The Security Council DID NOT reject Palestinian statehood. It rejected Palestinian UN membership, which is something completely different than statehood. It certainly did not disagree with or over-rule or contradict the UN GA declaration of a Palestinian state.
It is just blatantly false that only the UN security council can grant statehood: Switzerland was certainly a state before 2002, as is the Vatican today. There is no such rule that only the UN SC can create states, you just wholesale MADE THAT UP. Moreover your whole "theory" that the UN SC serves as some sort of overlord countermanding the UN GA is just ludicrous. The UN SC has very specific responsibilities, laid out explicitly in the UN charter, like approving applications for UN membership, and most famously authorizing any use of force, but it is not in any way an overseer of the General Assembly.
The Prime Minister of Israel did not say there would never be a Palestinian state -- you are LYING about that, as has been repeatedly pointed out. He said it wouldn't happen while he was PM, which is only for a few years, and then he went on to say he supports the creation of a Palestinian State. And it's obvious it won't happen in the next few years he's just being factual -- Palestinians aren't currently even negotiating with Israel. But that doesn't mean it will never happen, and he didn't say it will never happen. Moreover it isn't even up to him -- it's up to the Knesset, of which less than a quarter are from his party.
Your point 4 is some sort of ridiculous attempt at logic based on a whole lot of falsehoods.

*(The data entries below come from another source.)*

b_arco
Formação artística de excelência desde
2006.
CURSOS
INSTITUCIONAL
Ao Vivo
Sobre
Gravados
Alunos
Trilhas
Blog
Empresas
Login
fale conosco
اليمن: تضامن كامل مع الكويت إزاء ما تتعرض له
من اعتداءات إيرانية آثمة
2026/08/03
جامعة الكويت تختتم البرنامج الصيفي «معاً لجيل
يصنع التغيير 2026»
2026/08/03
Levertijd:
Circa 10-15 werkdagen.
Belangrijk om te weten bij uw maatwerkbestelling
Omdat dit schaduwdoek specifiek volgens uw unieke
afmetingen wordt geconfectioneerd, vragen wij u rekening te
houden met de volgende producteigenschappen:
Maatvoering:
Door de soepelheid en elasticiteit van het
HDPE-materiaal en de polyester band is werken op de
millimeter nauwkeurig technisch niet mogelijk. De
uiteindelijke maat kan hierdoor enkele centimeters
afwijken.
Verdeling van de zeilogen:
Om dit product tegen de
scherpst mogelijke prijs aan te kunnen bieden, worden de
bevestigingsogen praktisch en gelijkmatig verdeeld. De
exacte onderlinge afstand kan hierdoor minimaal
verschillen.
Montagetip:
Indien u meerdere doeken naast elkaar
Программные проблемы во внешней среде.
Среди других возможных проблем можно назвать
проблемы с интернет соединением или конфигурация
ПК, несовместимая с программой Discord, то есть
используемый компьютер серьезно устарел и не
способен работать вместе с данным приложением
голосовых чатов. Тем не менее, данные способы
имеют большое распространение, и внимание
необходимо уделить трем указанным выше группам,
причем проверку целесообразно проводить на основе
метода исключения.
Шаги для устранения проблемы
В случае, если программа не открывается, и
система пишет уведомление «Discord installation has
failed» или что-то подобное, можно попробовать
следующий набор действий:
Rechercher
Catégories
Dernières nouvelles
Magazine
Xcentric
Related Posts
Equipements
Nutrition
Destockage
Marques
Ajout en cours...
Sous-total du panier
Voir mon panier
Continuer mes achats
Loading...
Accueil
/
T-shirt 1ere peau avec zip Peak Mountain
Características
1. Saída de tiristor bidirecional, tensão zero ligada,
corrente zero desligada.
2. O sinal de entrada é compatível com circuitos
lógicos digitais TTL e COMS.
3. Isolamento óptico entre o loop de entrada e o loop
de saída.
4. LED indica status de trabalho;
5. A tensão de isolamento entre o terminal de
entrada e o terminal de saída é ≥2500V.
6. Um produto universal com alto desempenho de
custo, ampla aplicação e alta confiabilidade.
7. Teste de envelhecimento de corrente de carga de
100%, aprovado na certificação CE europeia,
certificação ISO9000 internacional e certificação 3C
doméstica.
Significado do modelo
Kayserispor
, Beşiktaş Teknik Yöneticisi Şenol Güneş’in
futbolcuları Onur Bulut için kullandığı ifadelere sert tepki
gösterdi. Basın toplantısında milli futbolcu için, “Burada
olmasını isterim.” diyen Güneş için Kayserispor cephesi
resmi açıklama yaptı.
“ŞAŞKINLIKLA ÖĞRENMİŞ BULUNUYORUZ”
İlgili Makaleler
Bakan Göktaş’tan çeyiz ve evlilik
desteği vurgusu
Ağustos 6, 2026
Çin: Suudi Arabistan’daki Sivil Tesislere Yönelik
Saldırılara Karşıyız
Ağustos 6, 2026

As for 5, even if the Palestinians don't create a state that DOES NOT mean that it will "stay part of Israel', particularly since it isn't part of Israel now. There are lots of other more likely things that could happen to that territory in the event it doesn't achieve independence and there is absolutely NO REASON to think that it would become part of Israel. More likely it would become part of Jordan, or Egypt, or wind up under some permanent UN oversight. Becoming part of Israel is just about the least likely outcome.